Le Mali a été le théâtre d’un week-end particulièrement violent. Le samedi 25 avril, des groupes djihadistes, agissant en coordination avec la rébellion touarègue, ont lancé des offensives simultanées contre plusieurs positions stratégiques de la junte au pouvoir. Ces attaques, qui ont touché la zone de Bamako, ont entraîné la mort du ministre de la Défense, Sadio Camara, ainsi que des heurts dans diverses grandes agglomérations.
Dans la zone orientale du pays, les forces rebelles sont parvenues à reprendre Kidal, un bastion essentiel pour les autorités de transition. Cette localité était sous le contrôle rigoureux de la milice Africa Corps depuis plusieurs années. Après des affrontements et une phase de médiation, les paramilitaires russes ont accepté de se retirer. Malgré ce recul tactique, l’organisation conserve une influence majeure en Afrique du Nord et au-delà des frontières maliennes.
L’émergence d’Africa Corps après le déclin de Wagner
Identifiée comme l’une des structures militaires les plus opaques de Russie, Africa Corps a commencé à faire parler d’elle fin 2023. Sa création a été relayée par des observateurs militaires proches du Kremlin, précisant que l’entité est désormais supervisée par le vice-ministre russe de la Défense, Iounous-bek Evkourov.

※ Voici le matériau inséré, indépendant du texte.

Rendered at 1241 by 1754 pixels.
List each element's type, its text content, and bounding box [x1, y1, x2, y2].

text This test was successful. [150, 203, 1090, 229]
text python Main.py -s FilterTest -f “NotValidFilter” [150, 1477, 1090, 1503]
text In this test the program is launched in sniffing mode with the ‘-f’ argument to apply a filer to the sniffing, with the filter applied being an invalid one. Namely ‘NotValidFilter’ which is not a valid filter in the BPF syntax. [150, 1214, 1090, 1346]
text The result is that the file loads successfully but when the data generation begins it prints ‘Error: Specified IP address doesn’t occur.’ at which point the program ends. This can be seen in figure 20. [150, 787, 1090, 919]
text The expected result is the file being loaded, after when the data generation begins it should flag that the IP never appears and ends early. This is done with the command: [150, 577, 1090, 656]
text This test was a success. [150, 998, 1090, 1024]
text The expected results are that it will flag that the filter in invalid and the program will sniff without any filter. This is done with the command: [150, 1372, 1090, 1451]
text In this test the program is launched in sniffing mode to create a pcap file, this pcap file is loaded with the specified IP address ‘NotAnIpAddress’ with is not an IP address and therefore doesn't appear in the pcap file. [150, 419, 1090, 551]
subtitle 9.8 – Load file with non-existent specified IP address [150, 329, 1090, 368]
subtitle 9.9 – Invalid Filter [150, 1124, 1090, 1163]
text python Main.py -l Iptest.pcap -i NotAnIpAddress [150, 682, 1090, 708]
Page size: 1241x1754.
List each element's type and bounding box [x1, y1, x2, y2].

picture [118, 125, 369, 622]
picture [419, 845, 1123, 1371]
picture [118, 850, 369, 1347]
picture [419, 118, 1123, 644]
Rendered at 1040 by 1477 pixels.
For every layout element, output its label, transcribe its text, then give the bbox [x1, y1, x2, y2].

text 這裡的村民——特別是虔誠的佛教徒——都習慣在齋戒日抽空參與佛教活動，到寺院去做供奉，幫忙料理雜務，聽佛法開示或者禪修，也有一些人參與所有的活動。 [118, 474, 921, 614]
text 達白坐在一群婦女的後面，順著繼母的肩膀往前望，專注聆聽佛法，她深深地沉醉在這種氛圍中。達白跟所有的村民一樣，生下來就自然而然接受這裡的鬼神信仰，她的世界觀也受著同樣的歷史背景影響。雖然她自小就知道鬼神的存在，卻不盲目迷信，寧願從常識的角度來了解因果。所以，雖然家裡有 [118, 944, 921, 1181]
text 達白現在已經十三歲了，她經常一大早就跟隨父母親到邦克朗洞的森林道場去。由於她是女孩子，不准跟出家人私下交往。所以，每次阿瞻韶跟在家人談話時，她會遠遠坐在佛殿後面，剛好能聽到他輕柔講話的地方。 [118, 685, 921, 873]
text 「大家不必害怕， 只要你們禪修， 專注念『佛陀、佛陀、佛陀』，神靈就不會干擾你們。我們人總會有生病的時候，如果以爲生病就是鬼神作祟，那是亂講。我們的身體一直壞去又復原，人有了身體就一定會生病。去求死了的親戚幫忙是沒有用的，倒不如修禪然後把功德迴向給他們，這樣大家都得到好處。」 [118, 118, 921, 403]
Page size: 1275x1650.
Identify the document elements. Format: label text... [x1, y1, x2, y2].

Cette nouvelle force émerge alors que le groupe Wagner perd de sa superbe. Depuis 2014, cette branche armée privée assurait la défense des intérêts russes à l’étranger, particulièrement sur le continent africain. Cependant, la mort mystérieuse de ses fondateurs, Evgueni Prigojine et Dmitri Outkine, dans un crash aérien en août 2023, a changé la donne. Ce drame s’était produit peu après une tentative de mutinerie menée par Prigojine contre Moscou.
Dans ce climat d’incertitude, Africa Corps a pour mission de reprendre les activités de son prédécesseur. Plus centralisée et directement pilotée par l’État russe, la milice agit comme une rivale destinée à absorber les effectifs et les missions de Wagner. Son nom lui-même, clin d’œil historique controversé, rappelle la stratégie de marquage symbolique déjà utilisée par Wagner.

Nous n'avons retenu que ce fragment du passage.